[Collected data entries]
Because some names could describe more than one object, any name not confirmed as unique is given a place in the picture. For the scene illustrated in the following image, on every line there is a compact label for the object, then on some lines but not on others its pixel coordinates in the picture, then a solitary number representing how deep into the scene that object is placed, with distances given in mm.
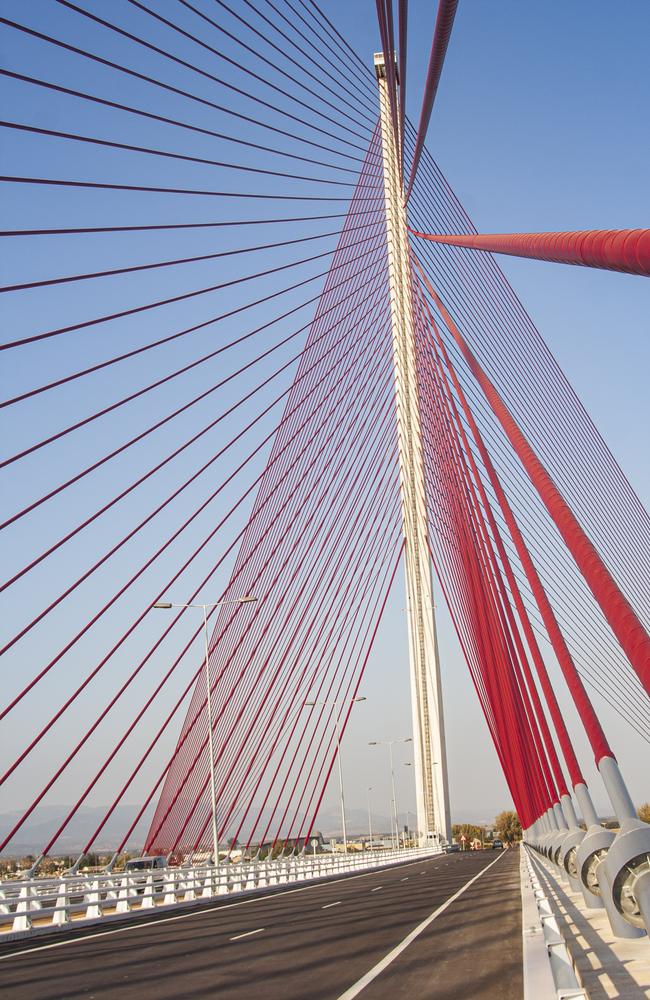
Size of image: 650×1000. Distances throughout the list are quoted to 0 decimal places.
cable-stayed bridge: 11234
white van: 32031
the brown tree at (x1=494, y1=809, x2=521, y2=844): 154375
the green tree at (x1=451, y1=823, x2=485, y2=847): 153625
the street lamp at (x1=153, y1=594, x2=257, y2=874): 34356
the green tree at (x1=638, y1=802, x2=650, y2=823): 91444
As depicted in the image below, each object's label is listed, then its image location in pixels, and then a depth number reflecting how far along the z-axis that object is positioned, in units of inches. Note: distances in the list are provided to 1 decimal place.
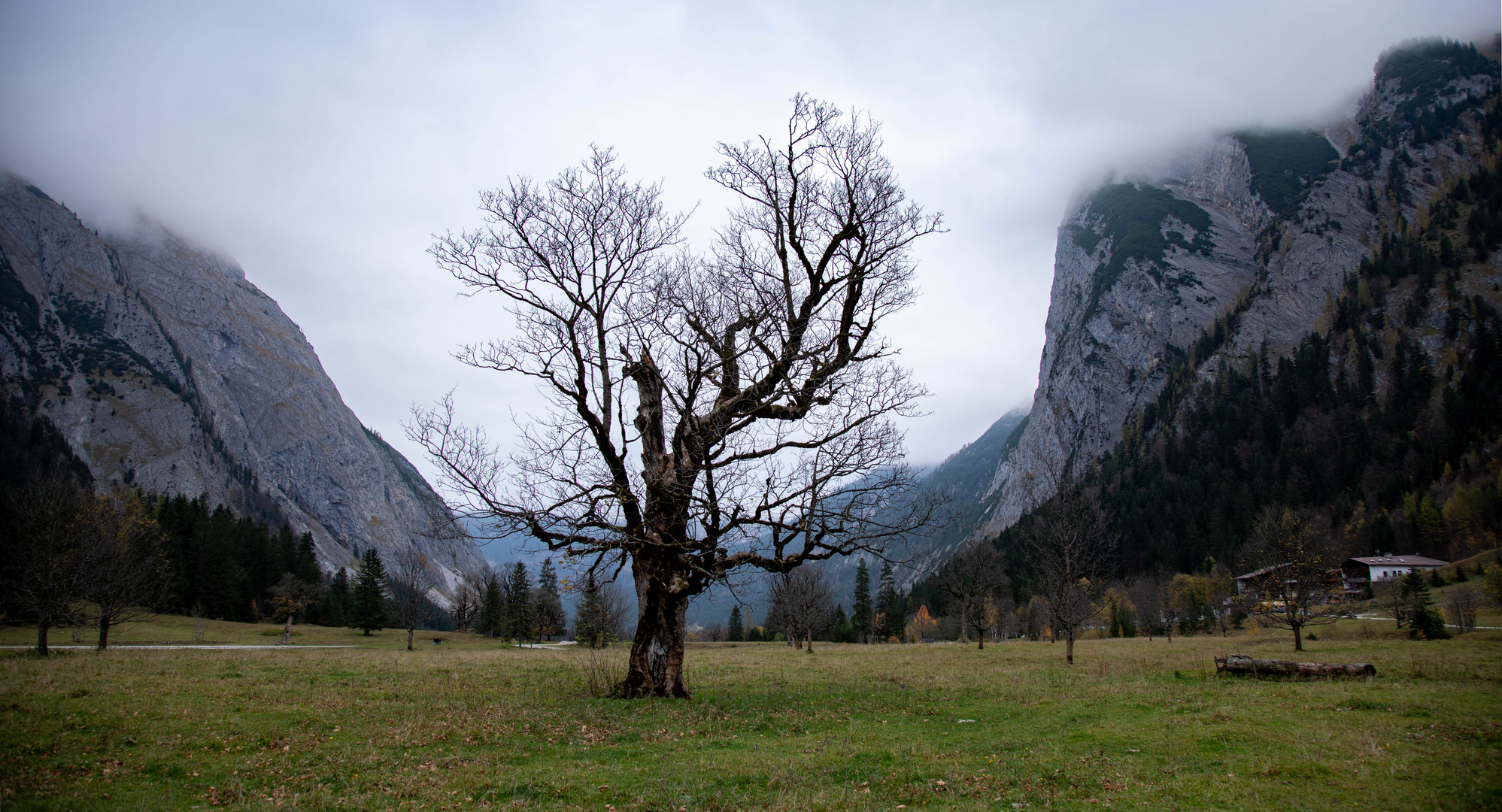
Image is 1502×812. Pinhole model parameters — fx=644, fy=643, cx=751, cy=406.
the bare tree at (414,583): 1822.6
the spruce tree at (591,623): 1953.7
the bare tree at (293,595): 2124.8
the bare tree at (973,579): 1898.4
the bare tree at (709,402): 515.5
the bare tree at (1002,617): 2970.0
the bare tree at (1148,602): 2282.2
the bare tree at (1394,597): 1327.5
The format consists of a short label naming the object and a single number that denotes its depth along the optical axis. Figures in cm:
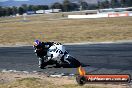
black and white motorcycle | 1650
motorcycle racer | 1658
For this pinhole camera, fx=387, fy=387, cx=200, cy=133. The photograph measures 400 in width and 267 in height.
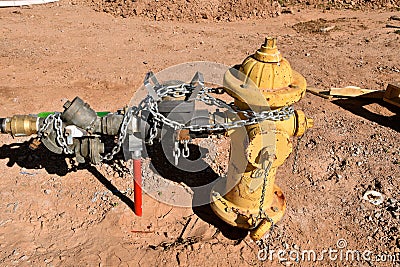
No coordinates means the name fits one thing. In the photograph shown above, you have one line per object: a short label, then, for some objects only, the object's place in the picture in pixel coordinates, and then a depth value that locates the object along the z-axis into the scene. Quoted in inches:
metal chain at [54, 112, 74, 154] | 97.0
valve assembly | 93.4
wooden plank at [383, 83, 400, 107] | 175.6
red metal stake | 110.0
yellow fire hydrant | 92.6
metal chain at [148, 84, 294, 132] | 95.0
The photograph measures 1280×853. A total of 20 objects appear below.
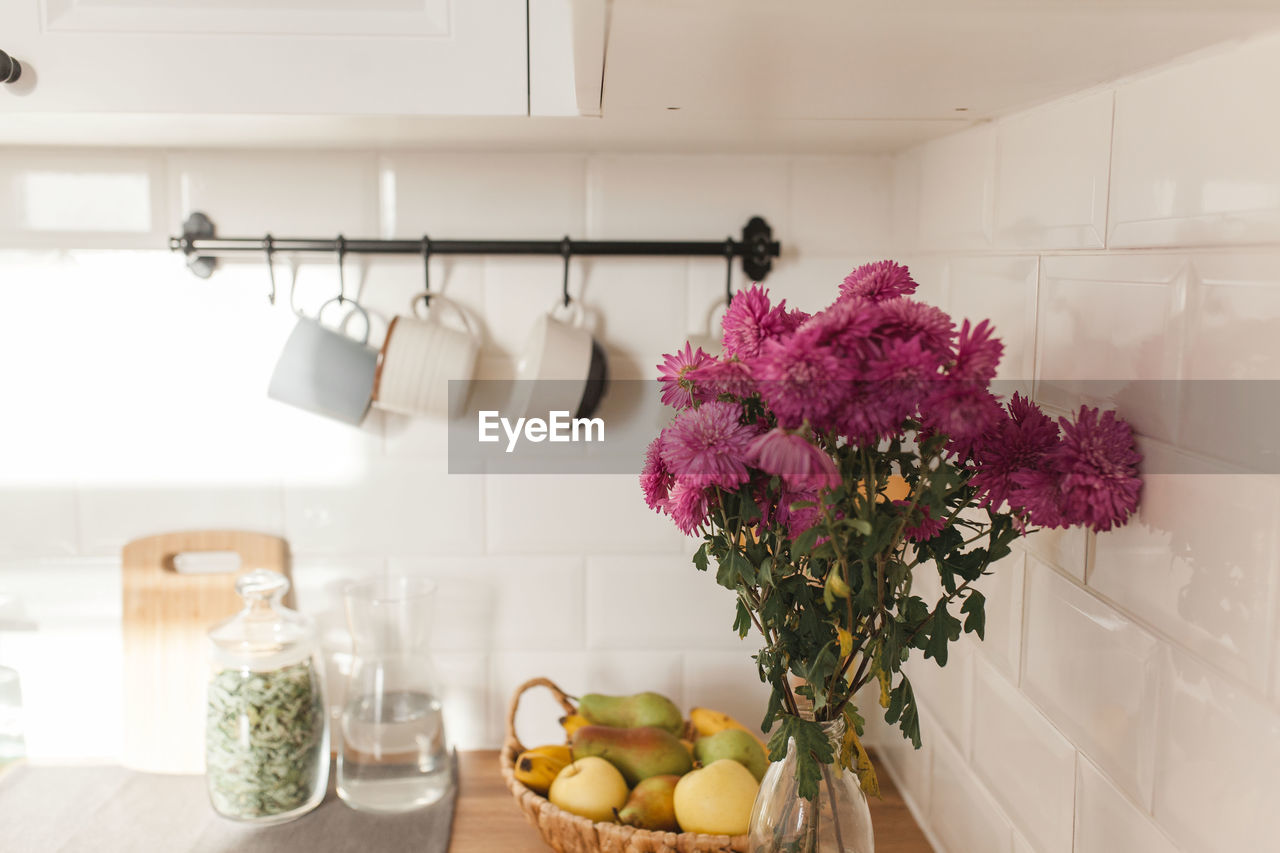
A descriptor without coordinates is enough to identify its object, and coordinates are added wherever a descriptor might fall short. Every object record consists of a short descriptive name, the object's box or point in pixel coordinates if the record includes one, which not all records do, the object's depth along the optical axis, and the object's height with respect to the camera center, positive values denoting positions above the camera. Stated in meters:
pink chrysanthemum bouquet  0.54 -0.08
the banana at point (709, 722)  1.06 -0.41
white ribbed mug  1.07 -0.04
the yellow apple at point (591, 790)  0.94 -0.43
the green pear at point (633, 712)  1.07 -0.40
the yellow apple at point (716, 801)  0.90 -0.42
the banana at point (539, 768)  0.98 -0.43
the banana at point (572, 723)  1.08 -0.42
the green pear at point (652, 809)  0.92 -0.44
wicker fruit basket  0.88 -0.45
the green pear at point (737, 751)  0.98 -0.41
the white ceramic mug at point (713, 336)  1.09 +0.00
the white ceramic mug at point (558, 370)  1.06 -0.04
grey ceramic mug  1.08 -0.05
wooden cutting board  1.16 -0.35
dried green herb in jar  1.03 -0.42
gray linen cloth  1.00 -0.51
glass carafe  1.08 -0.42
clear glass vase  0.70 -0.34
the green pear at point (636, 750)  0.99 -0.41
* * *
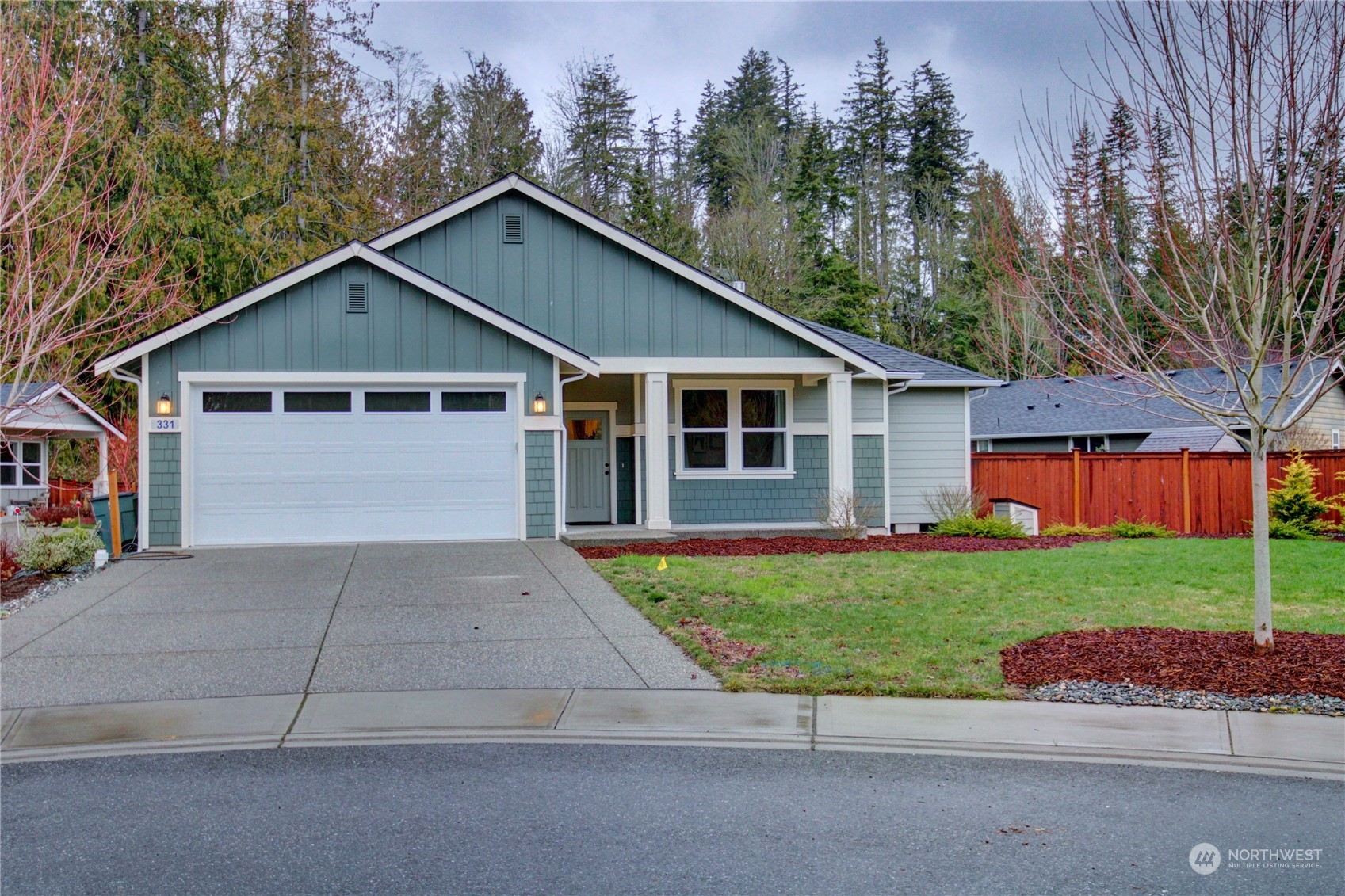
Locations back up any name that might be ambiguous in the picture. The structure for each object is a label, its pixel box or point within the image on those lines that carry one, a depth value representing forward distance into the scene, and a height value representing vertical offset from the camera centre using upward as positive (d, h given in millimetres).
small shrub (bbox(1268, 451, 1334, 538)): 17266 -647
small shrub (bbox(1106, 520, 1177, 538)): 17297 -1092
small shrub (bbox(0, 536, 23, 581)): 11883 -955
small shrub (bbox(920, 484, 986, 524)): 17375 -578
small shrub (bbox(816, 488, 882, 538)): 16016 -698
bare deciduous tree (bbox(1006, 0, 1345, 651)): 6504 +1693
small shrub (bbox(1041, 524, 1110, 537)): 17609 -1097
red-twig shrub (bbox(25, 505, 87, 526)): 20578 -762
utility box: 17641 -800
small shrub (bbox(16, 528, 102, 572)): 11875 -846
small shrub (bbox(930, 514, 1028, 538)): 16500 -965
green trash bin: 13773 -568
==
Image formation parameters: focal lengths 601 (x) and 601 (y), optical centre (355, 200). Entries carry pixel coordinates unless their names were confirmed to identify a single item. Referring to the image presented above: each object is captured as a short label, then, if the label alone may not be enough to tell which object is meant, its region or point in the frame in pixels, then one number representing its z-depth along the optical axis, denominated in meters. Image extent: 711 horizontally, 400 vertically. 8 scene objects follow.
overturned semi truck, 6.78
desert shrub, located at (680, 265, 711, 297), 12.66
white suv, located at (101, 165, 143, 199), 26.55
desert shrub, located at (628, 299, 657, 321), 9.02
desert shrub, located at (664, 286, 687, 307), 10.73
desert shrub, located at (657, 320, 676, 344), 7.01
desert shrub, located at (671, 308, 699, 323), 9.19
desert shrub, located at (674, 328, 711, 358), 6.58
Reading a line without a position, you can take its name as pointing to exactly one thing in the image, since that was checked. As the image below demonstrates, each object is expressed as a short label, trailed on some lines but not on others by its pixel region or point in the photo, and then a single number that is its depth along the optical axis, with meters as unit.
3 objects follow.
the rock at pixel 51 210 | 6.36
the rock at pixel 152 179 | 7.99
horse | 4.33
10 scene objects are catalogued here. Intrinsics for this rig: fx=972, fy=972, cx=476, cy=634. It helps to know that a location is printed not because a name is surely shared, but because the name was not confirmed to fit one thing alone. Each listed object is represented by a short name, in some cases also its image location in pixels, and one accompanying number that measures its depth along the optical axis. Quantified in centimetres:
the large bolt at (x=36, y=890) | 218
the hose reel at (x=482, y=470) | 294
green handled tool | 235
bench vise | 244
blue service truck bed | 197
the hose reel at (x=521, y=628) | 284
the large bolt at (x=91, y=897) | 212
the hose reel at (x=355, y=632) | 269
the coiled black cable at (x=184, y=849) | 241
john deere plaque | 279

Problem requirements: The lines above starting at the one that holds "Because some names" and ending at the one that holds "the green tree at (x1=638, y1=802, x2=650, y2=823): 91444" are to be written out exactly, ends included, and no pictures are to be copied.

Answer space:
Because some names could describe more than one object, any name not confirmed as unique is given a place in the picture. For the scene illustrated in the following image, on every line there is a compact label for the object, then on some lines but not on others its pixel coordinates in the picture, then a solitary number representing how deep into the scene that object is placed, with distances given in mm.
Size of image: 650×1000. Distances throughout the list are quoted to 0 decimal places.
cable-stayed bridge: 11234
white van: 32031
the brown tree at (x1=494, y1=809, x2=521, y2=844): 154375
the green tree at (x1=451, y1=823, x2=485, y2=847): 153625
the street lamp at (x1=153, y1=594, x2=257, y2=874): 34356
the green tree at (x1=638, y1=802, x2=650, y2=823): 91444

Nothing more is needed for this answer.